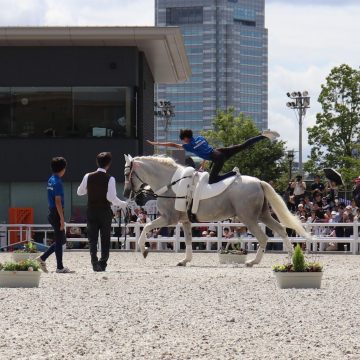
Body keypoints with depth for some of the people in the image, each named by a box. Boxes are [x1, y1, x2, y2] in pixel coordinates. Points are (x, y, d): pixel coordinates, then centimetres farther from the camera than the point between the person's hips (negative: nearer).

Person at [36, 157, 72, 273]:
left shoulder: (51, 180, 12)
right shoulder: (57, 182, -17)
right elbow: (58, 201, -20)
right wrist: (62, 218, -19)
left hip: (52, 213, 9)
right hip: (56, 214, -9)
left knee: (61, 240, 15)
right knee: (59, 241, -2)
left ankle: (43, 258, 14)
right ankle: (60, 267, 3)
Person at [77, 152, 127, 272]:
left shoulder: (88, 177, -2)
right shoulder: (109, 179, -12)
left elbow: (79, 192, 8)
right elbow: (111, 197, -19)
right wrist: (122, 204, -3)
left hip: (91, 211, 2)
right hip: (105, 212, -2)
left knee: (92, 238, 4)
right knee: (105, 238, 11)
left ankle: (94, 261, -14)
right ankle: (103, 263, 12)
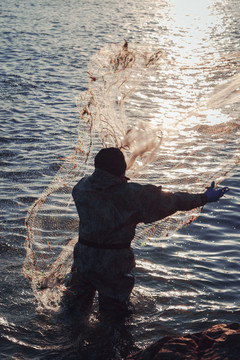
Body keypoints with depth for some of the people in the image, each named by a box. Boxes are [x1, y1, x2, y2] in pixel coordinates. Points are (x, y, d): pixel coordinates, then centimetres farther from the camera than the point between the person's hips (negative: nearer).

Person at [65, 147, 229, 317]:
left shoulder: (81, 188, -6)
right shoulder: (133, 194, -17)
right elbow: (171, 201, -9)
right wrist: (205, 198, 3)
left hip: (84, 257, 4)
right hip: (115, 262, -4)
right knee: (114, 309, 17)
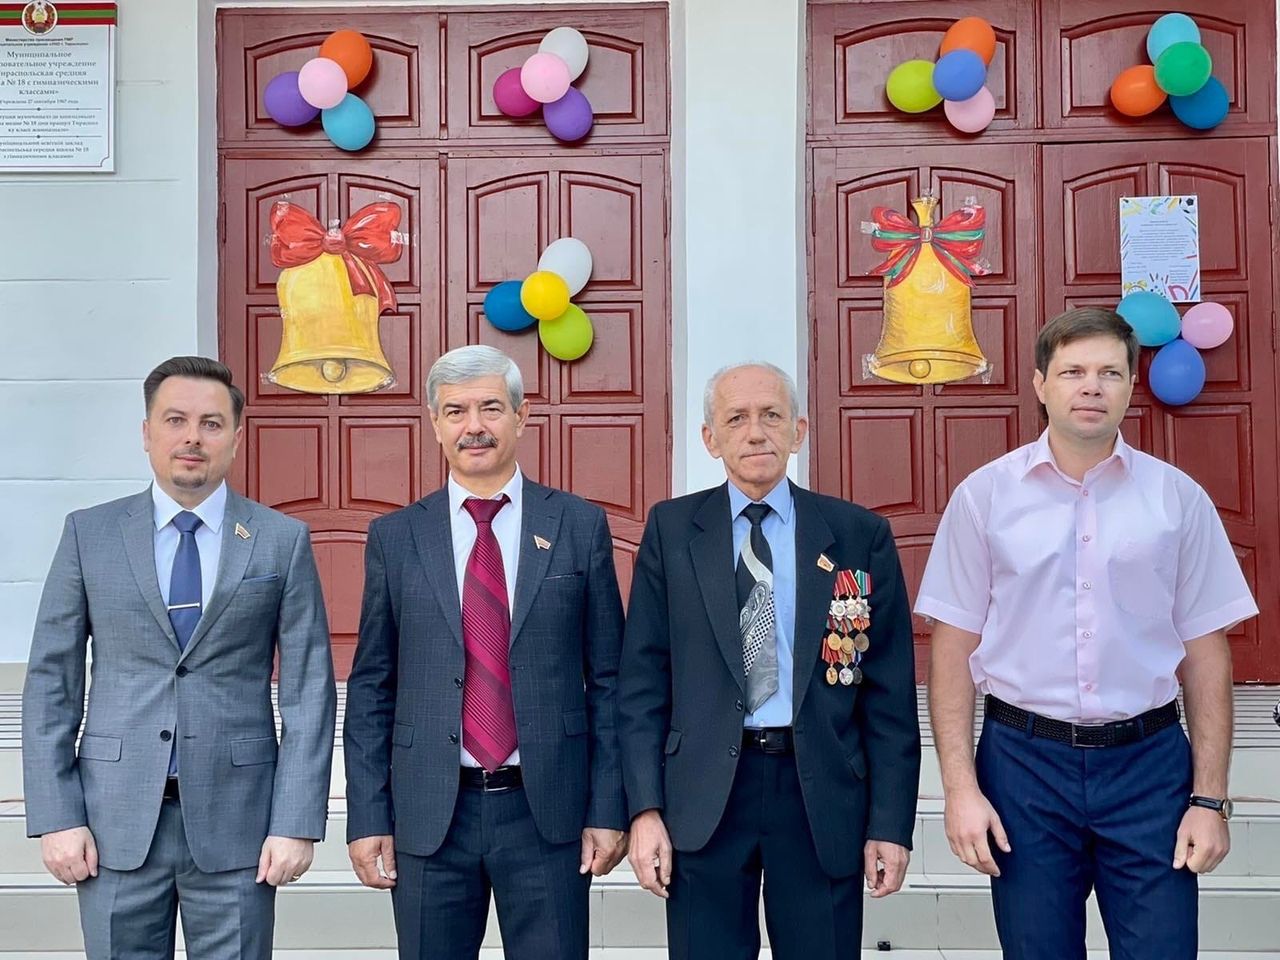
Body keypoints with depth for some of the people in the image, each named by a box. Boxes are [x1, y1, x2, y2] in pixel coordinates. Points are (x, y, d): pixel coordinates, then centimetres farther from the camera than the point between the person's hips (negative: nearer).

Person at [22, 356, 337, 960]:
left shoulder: (283, 541, 1)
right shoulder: (90, 534, 4)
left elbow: (309, 690, 0)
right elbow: (51, 682, 4)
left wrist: (296, 822, -6)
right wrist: (56, 817, -3)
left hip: (236, 819, -1)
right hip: (116, 820, 1)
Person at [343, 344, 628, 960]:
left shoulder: (580, 526, 2)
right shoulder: (395, 537, 5)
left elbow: (608, 678, 3)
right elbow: (370, 689, 6)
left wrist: (609, 810, -1)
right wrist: (368, 819, 1)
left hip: (549, 812, -1)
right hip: (429, 817, 1)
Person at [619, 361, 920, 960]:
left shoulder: (861, 535, 2)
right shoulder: (671, 530, 4)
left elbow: (890, 692, 2)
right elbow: (643, 680, 2)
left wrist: (891, 821, -1)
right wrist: (645, 808, -4)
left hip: (823, 794, 0)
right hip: (703, 797, 0)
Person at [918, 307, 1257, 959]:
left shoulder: (1177, 498, 2)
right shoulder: (985, 495, 0)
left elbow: (1205, 653, 4)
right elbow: (954, 647, 0)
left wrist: (1210, 798, 0)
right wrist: (961, 788, -6)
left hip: (1149, 763, 1)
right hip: (1023, 759, 0)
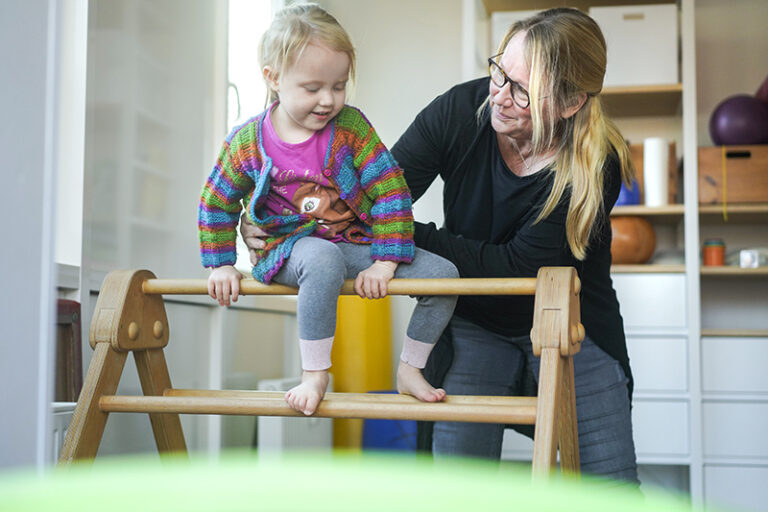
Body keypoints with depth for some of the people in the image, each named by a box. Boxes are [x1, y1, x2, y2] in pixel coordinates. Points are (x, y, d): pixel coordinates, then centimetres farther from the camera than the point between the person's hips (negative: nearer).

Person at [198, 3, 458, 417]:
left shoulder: (351, 126, -10)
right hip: (290, 249, -3)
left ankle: (410, 371, 9)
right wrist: (221, 265, 5)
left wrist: (385, 261, -17)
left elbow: (391, 190, -10)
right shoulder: (248, 142, -10)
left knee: (443, 274, -10)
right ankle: (315, 375, -24)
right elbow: (216, 202, 7)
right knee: (324, 260, -41)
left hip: (356, 242, 3)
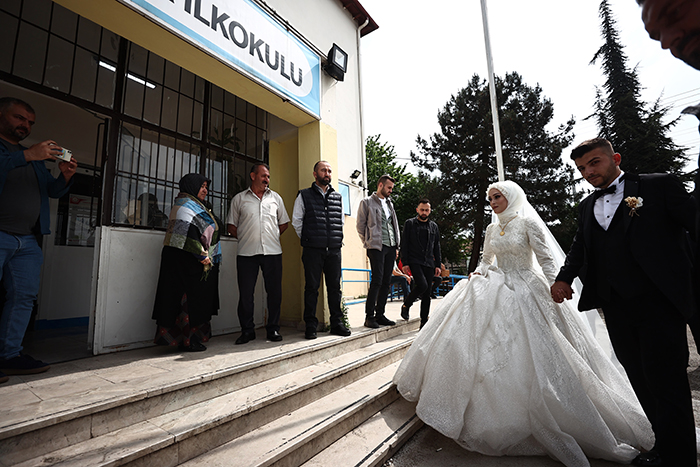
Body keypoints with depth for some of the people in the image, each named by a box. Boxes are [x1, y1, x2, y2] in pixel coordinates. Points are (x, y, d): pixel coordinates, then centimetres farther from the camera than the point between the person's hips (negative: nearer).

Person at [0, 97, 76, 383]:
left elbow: (54, 191, 19)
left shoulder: (36, 157, 22)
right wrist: (26, 156, -20)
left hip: (28, 240, 6)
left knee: (24, 296, 4)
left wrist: (66, 176, -1)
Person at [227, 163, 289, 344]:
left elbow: (284, 223, 19)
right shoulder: (239, 199, 10)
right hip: (247, 253, -1)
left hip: (272, 251, 1)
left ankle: (273, 329, 16)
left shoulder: (275, 198, 14)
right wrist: (246, 239, 3)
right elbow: (231, 226, 12)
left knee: (274, 292, 3)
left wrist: (272, 238, 12)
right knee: (245, 293, 2)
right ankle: (247, 330, 16)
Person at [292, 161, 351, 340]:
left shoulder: (337, 197, 15)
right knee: (312, 287, 2)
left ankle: (337, 323, 18)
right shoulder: (304, 195, 5)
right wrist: (307, 239, 5)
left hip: (334, 250, 3)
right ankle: (311, 326, 12)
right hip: (313, 250, -3)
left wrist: (336, 238, 13)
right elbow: (296, 221, 6)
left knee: (335, 286, 7)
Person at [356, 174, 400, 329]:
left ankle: (380, 315, 16)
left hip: (391, 247, 7)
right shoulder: (367, 202, 1)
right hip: (376, 247, -7)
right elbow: (360, 226, 0)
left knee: (386, 282, 7)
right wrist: (369, 243, 0)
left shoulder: (389, 203, 20)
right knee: (377, 281, -10)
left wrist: (396, 246, 14)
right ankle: (369, 316, -1)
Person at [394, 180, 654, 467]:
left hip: (526, 291, -5)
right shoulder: (492, 229, 10)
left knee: (529, 354, -5)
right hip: (497, 292, 5)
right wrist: (479, 272, -2)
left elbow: (546, 260, -10)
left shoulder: (527, 224, -6)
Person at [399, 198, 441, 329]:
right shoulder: (409, 224, 4)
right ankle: (406, 305, 2)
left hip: (429, 264, 4)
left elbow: (437, 247, 17)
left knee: (427, 294, 4)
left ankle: (424, 322, 13)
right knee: (422, 285, -23)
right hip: (414, 262, -4)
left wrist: (437, 265, 10)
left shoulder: (434, 226, 16)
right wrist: (405, 263, -9)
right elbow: (404, 244, -1)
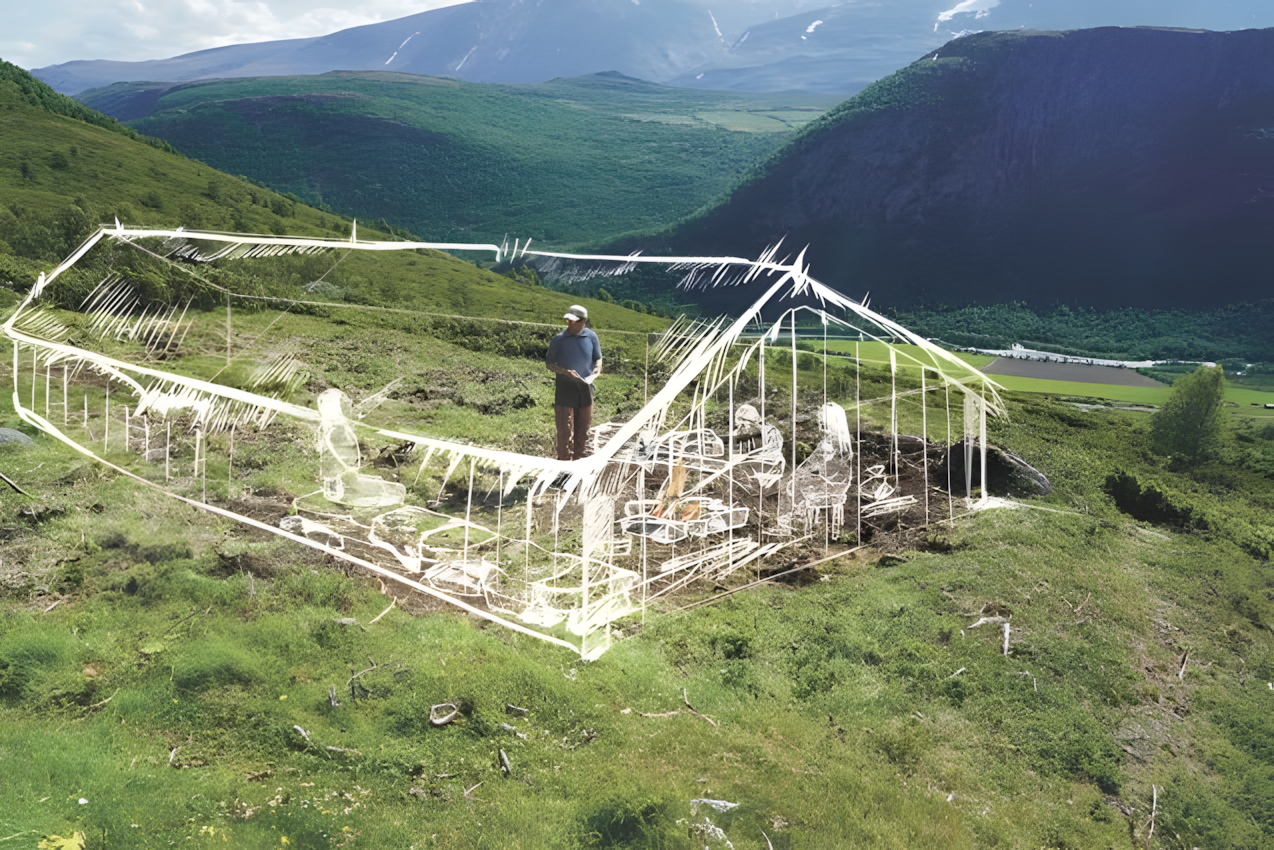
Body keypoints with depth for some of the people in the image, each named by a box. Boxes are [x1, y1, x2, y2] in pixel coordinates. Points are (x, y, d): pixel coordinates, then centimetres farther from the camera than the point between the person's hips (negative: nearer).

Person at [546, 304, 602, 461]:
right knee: (565, 429, -1)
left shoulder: (591, 337, 0)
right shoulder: (559, 339, -6)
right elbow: (549, 363, -2)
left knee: (583, 428, 13)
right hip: (565, 389, -3)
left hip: (585, 388, 3)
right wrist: (564, 371, -20)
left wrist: (596, 370, -12)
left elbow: (598, 359, 10)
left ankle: (579, 459, 27)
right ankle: (564, 459, 10)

========================================================================

## TASK DESCRIPTION
The answer must be the full listing above, copied exactly, with no pictures in it.

## WORKED SOLUTION
Body keypoints with depth for some of the people in the image, each named by a box. Boxes are [x1, y1, x2, y2] in pixel coordinates. Points are (x, y, d): pixel coordinates, then centimetres farther from the camera than the point between the person's hips (negative: nearer).

Person at [36, 157, 72, 273]:
left shoulder: (51, 180, 12)
right shoulder: (57, 182, -17)
right elbow: (58, 201, -20)
right wrist: (62, 218, -19)
left hip: (52, 213, 9)
right hip: (56, 214, -9)
left knee: (61, 240, 15)
right knee: (59, 241, -2)
left ankle: (43, 258, 14)
right ankle: (60, 267, 3)
Person at [77, 152, 127, 272]:
left shoulder: (88, 177, -2)
right shoulder: (109, 179, -12)
left elbow: (79, 192, 8)
right elbow: (111, 197, -19)
right wrist: (122, 204, -3)
left hip: (91, 211, 2)
right hip: (105, 212, -2)
left knee: (92, 238, 4)
right knee: (105, 238, 11)
left ankle: (94, 261, -14)
right ankle: (103, 263, 12)
Body keypoints with depth for some of the people in the image, each named by a box. Boxes are [x1, y1, x2, y2] in pixel coordinates. Points are (x, y, d): pixel coordinates, then centimetres farther from the camera than the point between the person's hips (negative: nearer).

Person at [65, 147, 229, 317]:
left shoulder: (81, 188, -6)
right shoulder: (133, 194, -17)
right elbow: (171, 201, -9)
right wrist: (205, 198, 3)
left hip: (84, 257, 4)
right hip: (115, 262, -4)
right knee: (114, 309, 17)
Body keypoints with depth for some of the people in the image, each named by a box. Boxes are [x1, y1, x2, y2] in pixel coordinates. Points are (x, y, d): pixel coordinates, then centimetres farther from the camera than the point between the person's hips (negative: nearer).

Person at [22, 356, 337, 960]:
left shoulder: (283, 541, 1)
right shoulder: (90, 534, 4)
left elbow: (309, 690, 0)
right elbow: (51, 682, 4)
left wrist: (296, 822, -6)
right wrist: (56, 817, -3)
left hip: (236, 819, -1)
right hip: (116, 820, 1)
Person at [343, 344, 628, 960]:
left shoulder: (580, 526, 2)
right shoulder: (395, 537, 5)
left elbow: (608, 678, 3)
right elbow: (370, 689, 6)
left wrist: (609, 810, -1)
right wrist: (368, 819, 1)
left hip: (549, 812, -1)
right hip: (429, 817, 1)
Person at [619, 361, 920, 960]:
left shoulder: (861, 535, 2)
right shoulder: (671, 530, 4)
left elbow: (890, 692, 2)
right elbow: (643, 680, 2)
left wrist: (891, 821, -1)
right wrist: (645, 808, -4)
left hip: (823, 794, 0)
right hip: (703, 797, 0)
Person at [918, 307, 1257, 959]:
left shoulder: (1177, 498, 2)
right shoulder: (985, 495, 0)
left elbow: (1205, 653, 4)
right elbow: (954, 647, 0)
left wrist: (1210, 798, 0)
right wrist: (961, 788, -6)
left hip: (1149, 763, 1)
right hip: (1023, 759, 0)
Body keypoints with depth for some of the people in the image, each named by a box. Boxes are [x1, y1, x2, y2] in pixel coordinates. Points are (x, y, d): pixel coordinates, then centimetres farther from the camera than the point between the person's hips (negative: nearer).

Person at [198, 3, 458, 417]:
left shoulder: (351, 126, -10)
right hip: (290, 249, -3)
left ankle: (410, 371, 9)
right wrist: (221, 265, 5)
left wrist: (385, 261, -17)
left elbow: (391, 190, -10)
right shoulder: (248, 142, -10)
left knee: (443, 274, -10)
right ankle: (315, 375, -24)
right elbow: (216, 202, 7)
right knee: (324, 260, -41)
left hip: (356, 242, 3)
Body keypoints with depth for some of the people in the image, each named by a box. Boxes are [x1, y1, x2, y2] in pixel coordinates. Points are (x, y, d): pixel coordinates, then centimetres farther from the camera than the point between the person's hips (negative: nearer).

Person at [0, 97, 76, 383]:
left elbow: (54, 191, 19)
left shoulder: (36, 157, 22)
right wrist: (26, 156, -20)
left hip: (28, 240, 6)
left knee: (24, 296, 4)
left wrist: (66, 176, -1)
Person at [227, 163, 289, 344]:
left elbow: (284, 223, 19)
right shoulder: (239, 199, 10)
right hip: (247, 253, -1)
left hip: (272, 251, 1)
left ankle: (273, 329, 16)
left shoulder: (275, 198, 14)
right wrist: (246, 239, 3)
right elbow: (231, 226, 12)
left knee: (274, 292, 3)
left wrist: (272, 238, 12)
right knee: (245, 293, 2)
right ankle: (247, 330, 16)
Person at [292, 161, 351, 340]:
left shoulder: (337, 197, 15)
right knee: (312, 287, 2)
left ankle: (337, 323, 18)
right shoulder: (304, 195, 5)
right wrist: (307, 239, 5)
left hip: (334, 250, 3)
right ankle: (311, 326, 12)
right hip: (313, 250, -3)
left wrist: (336, 238, 13)
right elbow: (296, 221, 6)
left knee: (335, 286, 7)
Person at [356, 174, 400, 329]:
left ankle: (380, 315, 16)
left hip: (391, 247, 7)
right shoulder: (367, 202, 1)
right hip: (376, 247, -7)
right elbow: (360, 226, 0)
left knee: (386, 282, 7)
right wrist: (369, 243, 0)
left shoulder: (389, 203, 20)
right knee: (377, 281, -10)
left wrist: (396, 246, 14)
right ankle: (369, 316, -1)
Person at [394, 180, 654, 467]:
left hip: (526, 291, -5)
right shoulder: (492, 229, 10)
left knee: (529, 354, -5)
right hip: (497, 292, 5)
right wrist: (479, 272, -2)
left elbow: (546, 260, -10)
left shoulder: (527, 224, -6)
Person at [399, 198, 441, 329]:
right shoulder: (409, 224, 4)
right ankle: (406, 305, 2)
left hip: (429, 264, 4)
left elbow: (437, 247, 17)
left knee: (427, 294, 4)
left ankle: (424, 322, 13)
right knee: (422, 285, -23)
right hip: (414, 262, -4)
left wrist: (437, 265, 10)
left shoulder: (434, 226, 16)
right wrist: (405, 263, -9)
right elbow: (404, 244, -1)
Body keypoints with depth for some of the people in the image, each named by a box. Boxes are [x1, y1, x2, y2] in pixel coordinates. Points are (x, y, d): pixel coordinates, then centimetres farther from the camera than the point between the person's hips (negative: nearer).

Person at [546, 304, 602, 461]:
right knee: (565, 429, -1)
left shoulder: (591, 337, 0)
right shoulder: (559, 339, -6)
right elbow: (549, 363, -2)
left knee: (583, 428, 13)
right hip: (565, 389, -3)
left hip: (585, 388, 3)
right wrist: (564, 371, -20)
left wrist: (596, 370, -12)
left elbow: (598, 359, 10)
left ankle: (579, 459, 27)
right ankle: (564, 459, 10)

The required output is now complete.